Through the lobby’s eastern window, one could see the tail end of the Exhibit Train’s Bistro Car, which serves as the 40th Anniversary Store where people can pick up a copy of Amtrak: An American Story, commemorative t-shirts, lapel pins, coffee mugs, posters, and other fun items. Up on the platform, people stopped to watch passing freight trains, as the Burlington Northern Santa Fe Railway’s main line runs alongside the station.

Children mobbed the Chuggington play area, and the paper “Junior Conductor” hats were a hot item. They’re perfect complements to a free activity book that helps young readers understand a conductor’s job, which includes tasks such as welcoming passengers onto the train, taking tickets, providing information about stops, and communicating with the engineer driving the locomotive.

In a side room, passenger rail advocacy groups such as the National Association of Railroad Passengers, the Northern Flyer Alliance, and the Heartland Flyer Coalition set up tables and talked to people about their missions and activities—this last organization manages a helpful website to assist travelers.
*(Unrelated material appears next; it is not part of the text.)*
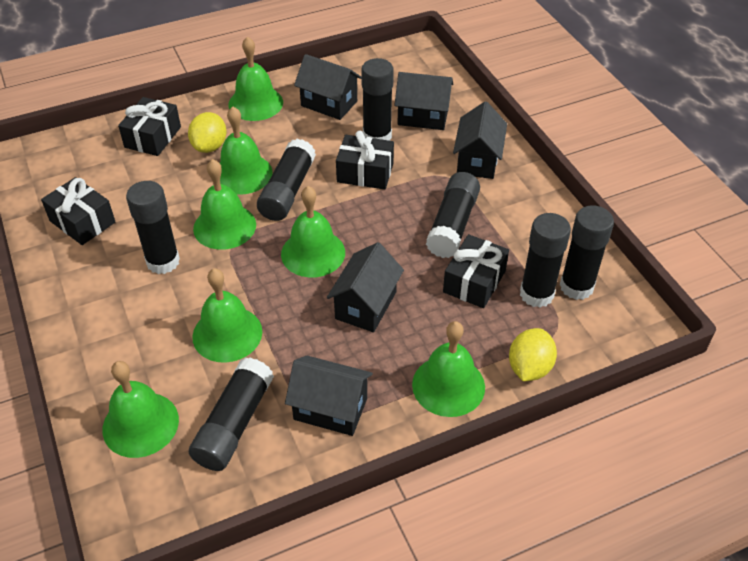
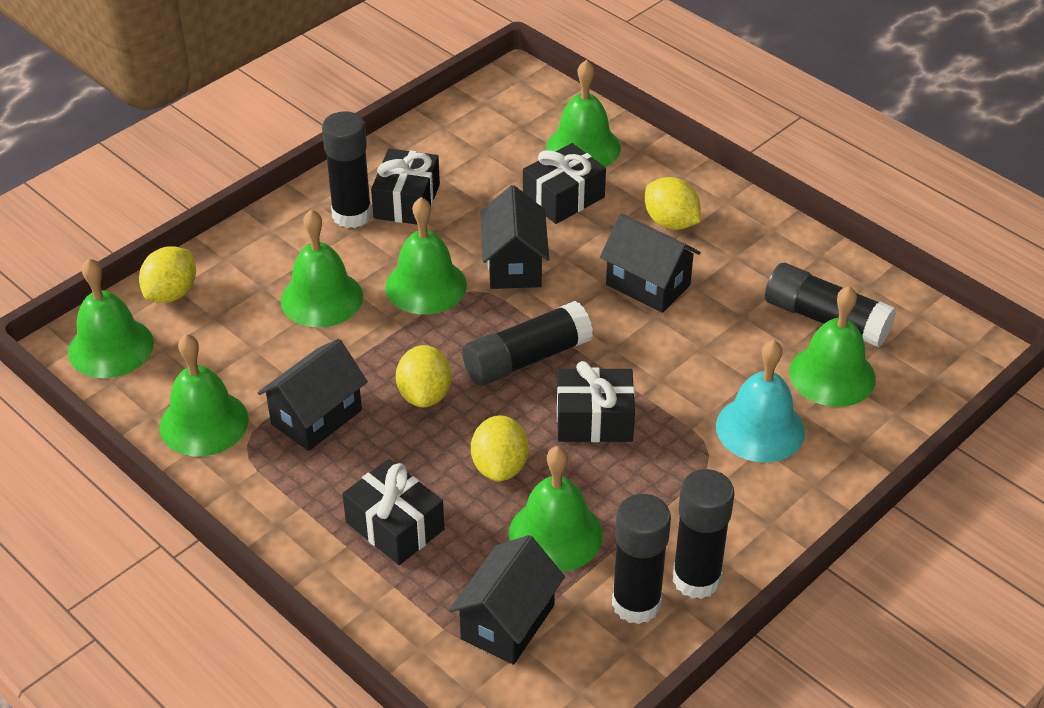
black glue stick: [126,181,180,274] [189,357,274,471] [257,139,316,221] [361,58,394,141] [426,172,480,258] [520,213,571,308] [560,205,614,300] = 7 -> [322,111,372,228] [462,301,593,386] [612,494,671,624] [673,469,735,599] [765,263,896,348] = 5
black house: [285,356,373,436] [294,54,362,120] [327,242,404,332] [394,72,453,130] [453,102,507,179] = 5 -> [258,339,368,451] [449,535,565,665] [480,185,549,289] [600,213,701,313] = 4
turquoise bell: none = 0 -> [716,340,805,463] = 1
yellow lemon: [188,112,226,153] [509,328,557,381] = 2 -> [139,246,196,303] [396,345,452,407] [471,415,529,481] [645,177,701,230] = 4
Volunteers from Trails and Rails introduced people to the historic and cultural sites to be seen along the route of the Flyer.

Two museums also joined us for the weekend. The Railroad Museum of Oklahoma is based out of the former Santa Fe freight house in downtown Enid. Dedicated members spent years rehabilitating the structure and organizing a large collection of railroad artifacts that includes dining car china and silverware, whistles and lanterns, and an outdoor area with rolling stock. Museum Director Frank "Watermelon" Campbell, dressed in a vintage conductor’s uniform, regaled Exhibit Train visitors with railroad stories. One table over, the Oklahoma Railway Museum (ORM) had an interesting display on Oklahoma depots that included photos and brief histories of the buildings.

While we’ve hosted a number of model railroads during our nationwide tour, this was the first time we’d had an N-Scale layout. Most people are probably more familiar with HO scale, which is the most popular with modelers. N Scale is about half the size of HO—a ratio of 1:160—and it really requires patience and an eye for detail. Members of the Oklahoma N-Rail Club ran a handful of trains along their layout, including a model of the Heartland Flyer, and graciously answered questions from fans big and small. N-Rail Club members also helped staff the Exhibit Train, as did volunteers from the South Canadian Model Railroad Club and ORM.

Aboard one of the Display Cars, ORM members explained how to operate the Engineer’s Control Stand. Visitors are welcome to have their try at “driving” a train by guiding the throttle and monitoring the engine. Although the levers and buttons are labeled, it was a big help to have the volunteers describe in detail what exactly each one does. Some of the ORM members know these control stands well from the excursion trains that the museum runs from April to August.

Well, as they say, the railroad never stops—this week we head south back to Texas where we’ll be in historic San Antonio, known by every school child as the home of the Alamo. Hope to see you there!